Just seen that, may have to pop in and grab a bottle or 2  cheers for the heads up chongo!

Sent from my SM-G950F using Tapatalk


----------



## ivan_ch (Jun 23, 2019)

Sometimes using IPA (Isopropyl alcohol), diluted to 30-50%. Works good on removing waxes and some sealents.


----------



## fatdazza (Dec 29, 2010)

ivan_ch said:


> Sometimes using IPA (Isopropyl alcohol), diluted to 30-50%. Works good on removing waxes and some sealents.


Not recommended. Using strong dilutions of ipa can soften paint and has very poor lubrication. Right product is panel wipe.


----------



## westerman (Oct 12, 2008)

I just wash, decon with fallout etc, clay and panel wipe.

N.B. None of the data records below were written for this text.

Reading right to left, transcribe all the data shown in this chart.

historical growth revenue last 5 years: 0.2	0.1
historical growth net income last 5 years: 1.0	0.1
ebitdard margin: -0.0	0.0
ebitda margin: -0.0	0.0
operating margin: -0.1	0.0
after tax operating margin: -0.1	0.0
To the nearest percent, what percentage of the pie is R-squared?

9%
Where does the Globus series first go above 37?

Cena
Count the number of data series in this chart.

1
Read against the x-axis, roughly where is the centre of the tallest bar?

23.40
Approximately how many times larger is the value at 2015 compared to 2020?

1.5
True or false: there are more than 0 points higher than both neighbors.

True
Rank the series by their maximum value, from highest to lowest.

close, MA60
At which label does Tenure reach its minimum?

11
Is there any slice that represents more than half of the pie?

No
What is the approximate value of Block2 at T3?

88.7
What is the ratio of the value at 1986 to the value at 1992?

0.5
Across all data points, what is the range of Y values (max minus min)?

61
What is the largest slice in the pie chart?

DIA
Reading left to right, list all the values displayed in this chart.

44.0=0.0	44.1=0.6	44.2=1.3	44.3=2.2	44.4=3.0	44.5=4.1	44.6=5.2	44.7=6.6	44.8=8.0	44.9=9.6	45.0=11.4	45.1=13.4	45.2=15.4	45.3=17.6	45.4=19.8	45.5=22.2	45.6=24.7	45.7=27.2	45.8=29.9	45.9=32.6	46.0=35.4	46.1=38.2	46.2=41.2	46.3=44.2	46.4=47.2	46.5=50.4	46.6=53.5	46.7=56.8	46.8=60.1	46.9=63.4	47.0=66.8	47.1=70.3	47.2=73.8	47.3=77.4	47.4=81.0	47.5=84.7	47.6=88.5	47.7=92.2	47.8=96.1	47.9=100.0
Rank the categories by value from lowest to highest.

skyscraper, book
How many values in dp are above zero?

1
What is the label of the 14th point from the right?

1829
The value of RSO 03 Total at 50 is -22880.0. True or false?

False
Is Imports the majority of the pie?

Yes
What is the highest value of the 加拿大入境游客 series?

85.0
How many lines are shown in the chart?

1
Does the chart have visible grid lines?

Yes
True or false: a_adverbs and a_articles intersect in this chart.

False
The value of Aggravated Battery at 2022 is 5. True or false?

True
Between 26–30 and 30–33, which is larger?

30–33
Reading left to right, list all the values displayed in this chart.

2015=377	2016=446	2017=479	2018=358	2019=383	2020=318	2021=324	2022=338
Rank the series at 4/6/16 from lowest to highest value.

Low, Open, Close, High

Looking at the posts above maybe we should conclude there is no fast and easy way to remove wax, it's just that some methods are quicker than others?

Harry


----------



## smarty5927 (Jan 9, 2007)

westerman said:


> Looking at the posts above maybe we should conclude there is no fast and easy way to remove wax, it's just that some methods are quicker than others?
> 
> Harry


I think you have hit the nail on the head there.:thumb:

John


----------



## Alfieharley1 (Jun 8, 2014)

Angelwax stripped ease I’m sure it is called


----------



## BarryAllen (Feb 3, 2017)

fatdazza said:


> Not recommended. Using strong dilutions of ipa can soften paint and has very poor lubrication. Right product is panel wipe.


I have read this (and actually only use diluted IPA myself as a result)... but there are far harsher products on the market, like Tar remover, which I would have thought would have been petroleum based - that can't be doing the clear coat too many favours.


----------